De nieuwe wet Werk en Zekerheid heeft nogal wat gevolgen voor werknemers en werkgevers. Het Ontslagrecht wordt m.i. 1 juli 2015 ingrijpend gewijzigd. De wijzigingen worden in dit artikel verder uitgelegd.

Na ruim twee jaar van steggelen (Kunduz akkoord, Regeer akkoord, Sociaal akkoord) is uiteindelijk de WWZ tot stand gekomen en door publicatie in het Staatsblad op 24 juni 2014 geldend recht geworden.

De WWZ voorziet in wetswijzigingen op diverse terreinen en deze wijzigingen hebben uiteenlopende invoeringsdata. De drie belangrijkste terreinen van de WWZ zijn:

Flexibele arbeid
Het Ontslagrecht
De Werkloosheidswet (WW)
In dit artikel wordt ingegaan op wijzigingen op het terrein van Het Ontslagrecht.

2) WWZ en Het Ontslagrecht

Met ingang van 1 juli 2015 wordt het ontslagrecht ingrijpend gewijzigd.

Ten eerste wordt de wijze waarop een arbeidsovereenkomst kan eindigen aangepast.

Ten tweede wordt er een wettelijke vergoedingsregeling ingevoerd; de zogenaamde ‘transitievergoeding’. Daarnaast kan, in bijzondere situaties, alsnog een additionele vergoeding door de kantonrechter worden toegekend; de zogenaamde ‘vergoeding naar billijkheid’.

:::::

OPDRACHT: Schrijf alsjeblieft de tekst hierboven over het nieuwe ontslagrecht onder de WWZ verder, te beginnen na de laatste zin.

(Opgeslagen rijen)
:::::

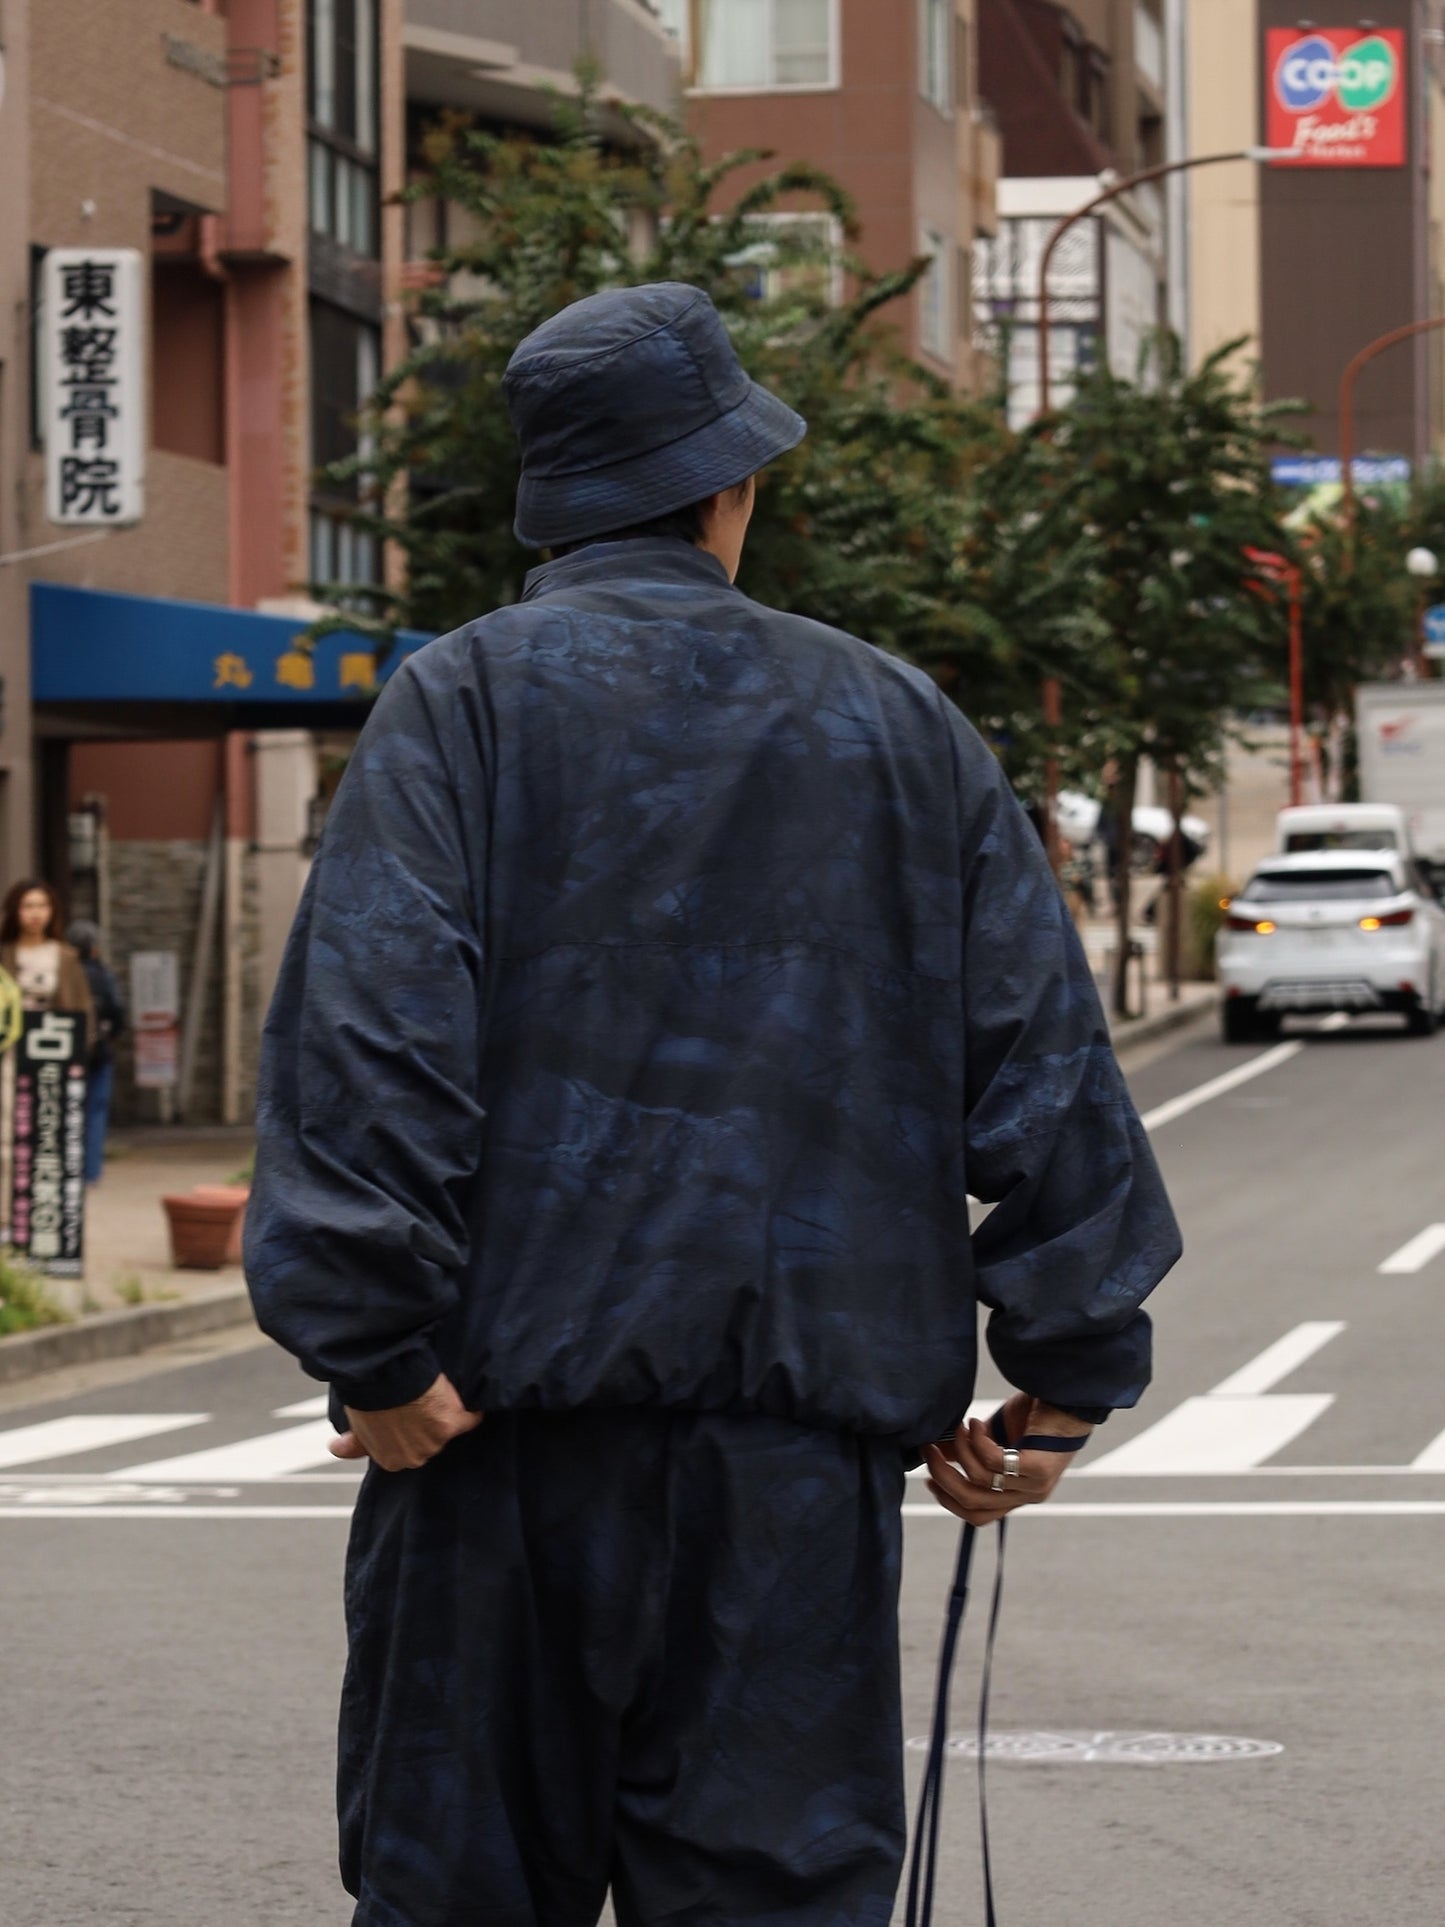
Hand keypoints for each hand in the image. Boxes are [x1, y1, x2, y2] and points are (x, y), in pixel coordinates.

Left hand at [329, 1373, 482, 1471]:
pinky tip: (468, 1402)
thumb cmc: (367, 1395)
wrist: (382, 1375)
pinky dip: (471, 1410)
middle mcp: (415, 1457)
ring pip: (449, 1430)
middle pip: (430, 1443)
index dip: (409, 1431)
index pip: (408, 1451)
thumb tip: (337, 1449)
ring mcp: (435, 1441)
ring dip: (446, 1414)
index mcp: (392, 1461)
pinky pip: (471, 1418)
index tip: (408, 1415)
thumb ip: (354, 1442)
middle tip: (420, 1402)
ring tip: (436, 1394)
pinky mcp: (453, 1422)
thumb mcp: (356, 1421)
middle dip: (427, 1425)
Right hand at [924, 1391, 1091, 1527]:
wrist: (1070, 1400)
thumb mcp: (997, 1437)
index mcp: (1019, 1494)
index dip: (950, 1502)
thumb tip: (936, 1450)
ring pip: (980, 1481)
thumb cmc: (1035, 1415)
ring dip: (960, 1451)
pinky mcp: (1038, 1469)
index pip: (978, 1516)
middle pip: (973, 1503)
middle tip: (929, 1451)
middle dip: (944, 1478)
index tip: (929, 1480)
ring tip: (958, 1426)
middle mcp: (1027, 1496)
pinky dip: (977, 1442)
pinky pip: (994, 1462)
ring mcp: (1035, 1485)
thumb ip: (972, 1450)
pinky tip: (975, 1423)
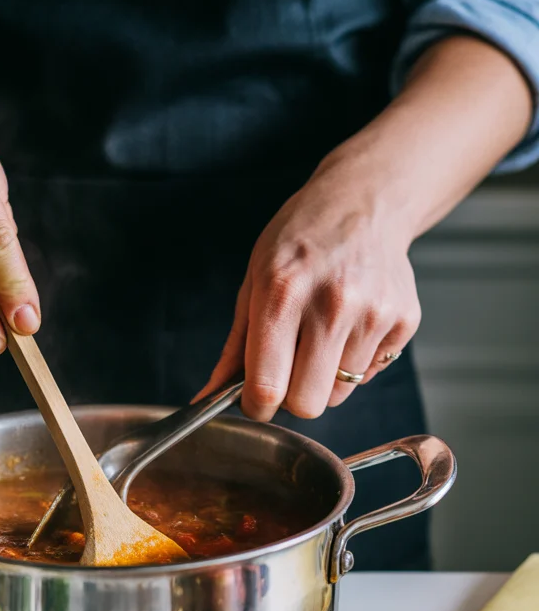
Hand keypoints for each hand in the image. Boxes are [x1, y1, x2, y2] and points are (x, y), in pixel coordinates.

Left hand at [200, 156, 421, 418]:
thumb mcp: (254, 282)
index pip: (267, 387)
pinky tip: (350, 324)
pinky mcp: (404, 320)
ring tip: (321, 335)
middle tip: (288, 370)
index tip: (255, 401)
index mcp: (283, 294)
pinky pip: (370, 374)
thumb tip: (206, 400)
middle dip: (292, 398)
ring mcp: (374, 313)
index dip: (257, 407)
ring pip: (339, 394)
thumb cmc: (300, 241)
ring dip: (324, 378)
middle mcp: (332, 304)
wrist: (364, 203)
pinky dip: (354, 361)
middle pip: (308, 404)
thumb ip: (234, 348)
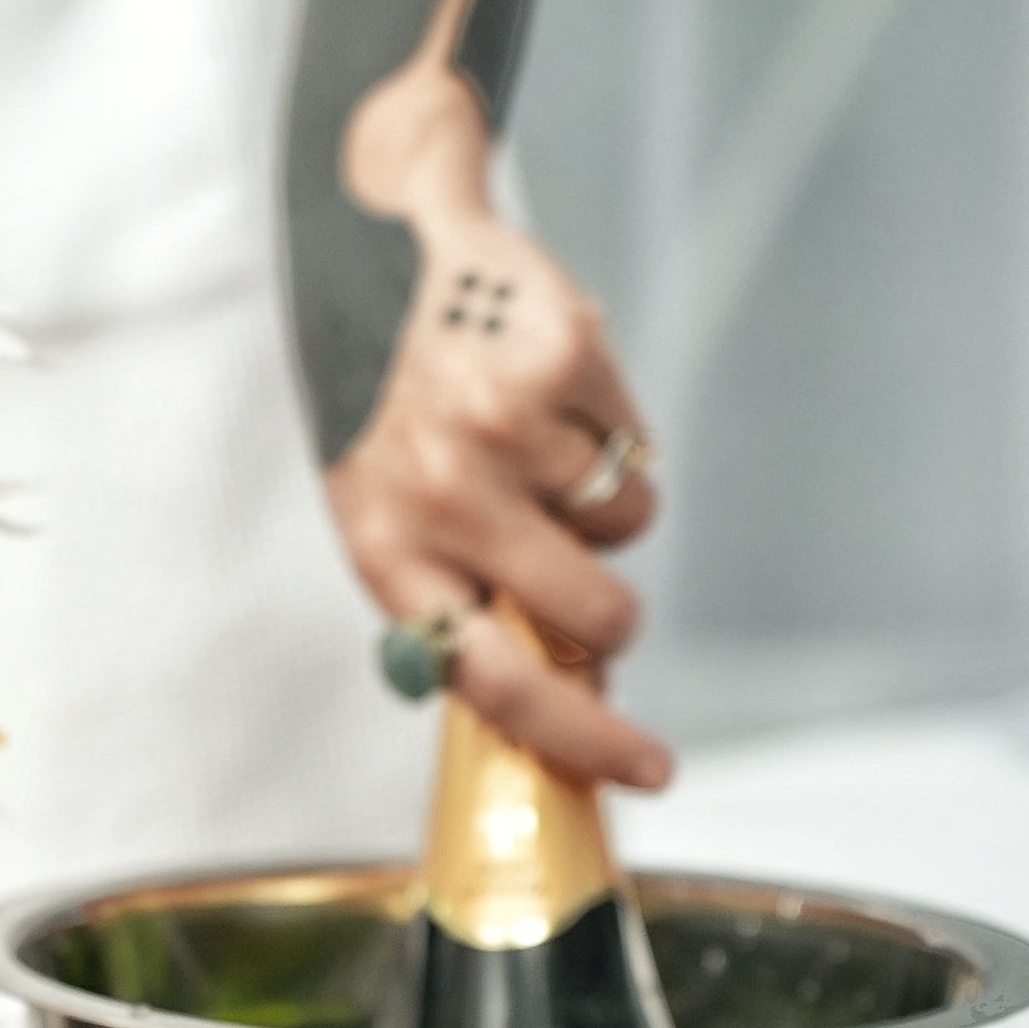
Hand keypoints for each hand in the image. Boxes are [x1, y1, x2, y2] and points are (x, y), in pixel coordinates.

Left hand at [326, 61, 671, 789]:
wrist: (378, 258)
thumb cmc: (385, 411)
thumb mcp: (385, 517)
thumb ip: (460, 601)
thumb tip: (574, 691)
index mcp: (389, 557)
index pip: (498, 684)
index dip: (585, 739)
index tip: (650, 769)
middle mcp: (442, 496)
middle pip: (599, 612)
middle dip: (613, 604)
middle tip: (573, 553)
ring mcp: (502, 426)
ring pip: (629, 520)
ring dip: (598, 491)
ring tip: (529, 436)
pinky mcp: (557, 358)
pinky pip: (636, 437)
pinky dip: (608, 417)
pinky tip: (544, 382)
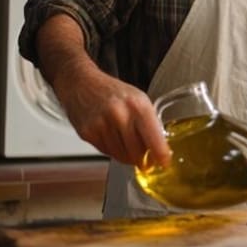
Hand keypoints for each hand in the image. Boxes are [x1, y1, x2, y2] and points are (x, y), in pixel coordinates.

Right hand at [37, 14, 170, 166]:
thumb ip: (149, 122)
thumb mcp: (138, 99)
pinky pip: (107, 153)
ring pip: (122, 156)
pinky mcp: (88, 133)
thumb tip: (159, 147)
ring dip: (128, 156)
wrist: (81, 83)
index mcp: (138, 105)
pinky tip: (113, 138)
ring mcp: (102, 125)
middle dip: (143, 158)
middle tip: (146, 157)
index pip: (153, 138)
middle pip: (137, 152)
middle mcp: (120, 115)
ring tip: (127, 143)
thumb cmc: (112, 91)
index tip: (165, 163)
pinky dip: (113, 151)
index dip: (161, 154)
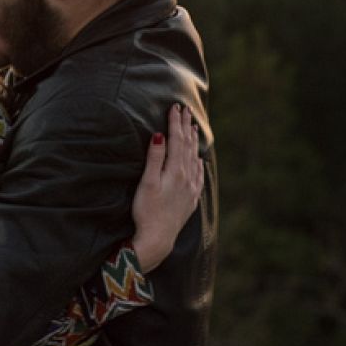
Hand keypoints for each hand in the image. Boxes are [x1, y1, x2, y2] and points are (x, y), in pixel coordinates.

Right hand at [132, 103, 204, 272]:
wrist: (158, 238)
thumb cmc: (147, 211)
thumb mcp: (147, 182)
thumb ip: (154, 158)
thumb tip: (158, 135)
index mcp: (175, 170)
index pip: (177, 139)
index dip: (175, 122)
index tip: (174, 107)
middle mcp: (187, 177)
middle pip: (188, 146)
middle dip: (186, 127)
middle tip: (186, 110)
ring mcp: (190, 188)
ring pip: (194, 158)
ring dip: (193, 141)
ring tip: (193, 128)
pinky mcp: (190, 199)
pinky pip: (198, 175)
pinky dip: (198, 163)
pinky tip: (198, 160)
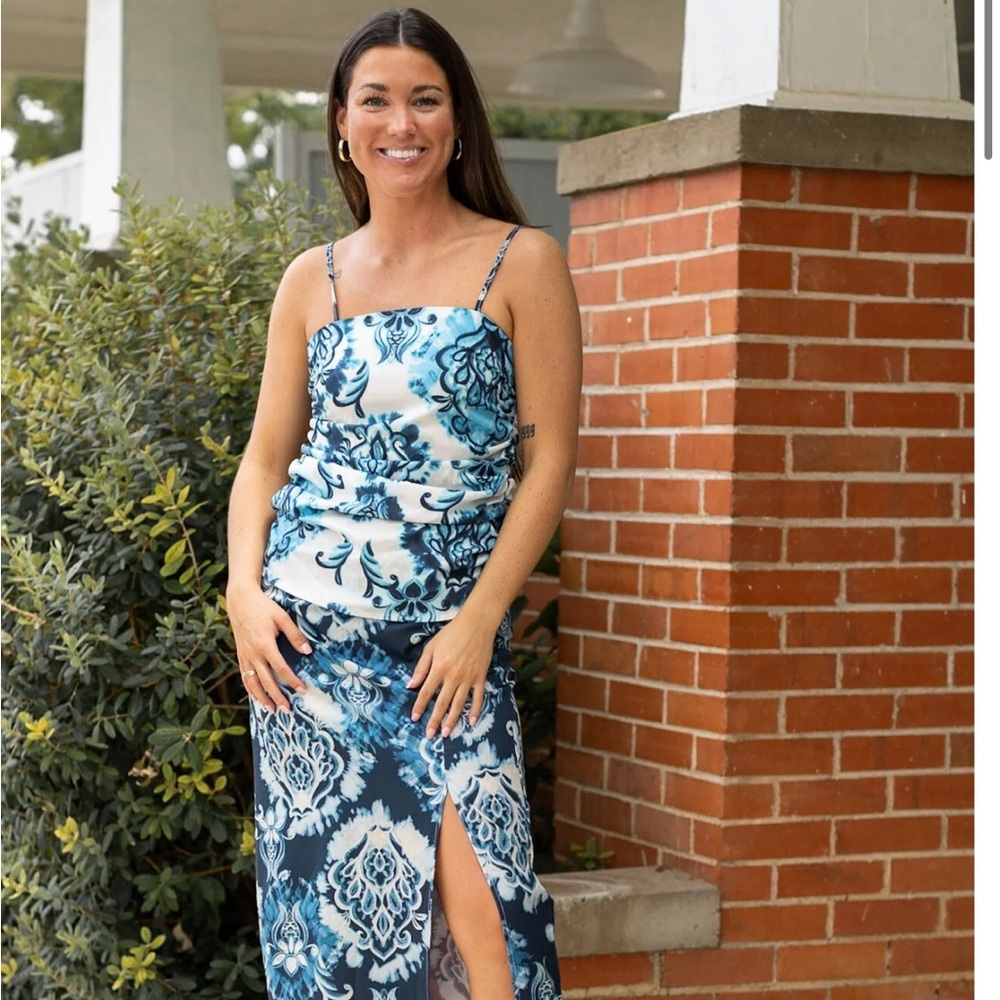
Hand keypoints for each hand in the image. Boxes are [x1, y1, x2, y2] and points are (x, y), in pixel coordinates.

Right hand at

:::::

ANTWOORD:
Ten derde worden procedurele wijzigingen doorgevoerd.

Beëindiging van de arbeidsovereenkomst

Onder het huidige recht zijn er in principe 3 manieren om de arbeidsovereenkomst te beëindigen (hierbij worden de beëindiging van een tijdelijke arbeidsovereenkomst van rechtswege, ontslag tijdens de proeftijd, ontslag op staande voet of ontslag bij faillissement buiten beschouwing gelaten):

a) Opzegging door de werkgever

b) Ontbinding door de kantonrechter

c) Met wederzijds goedvinden

a) Een werkgever kan een arbeidsovereenkomst in de meeste gevallen alleen opzeggen wanneer hij beschikt over een ontslagvergunning van UWV.

b) Een kantonrechter kan een arbeidsovereenkomst ontbinden. Hij doet dit alleen indien hij oordeelt dat er voldoende ‘gewichtige redenen’ zijn.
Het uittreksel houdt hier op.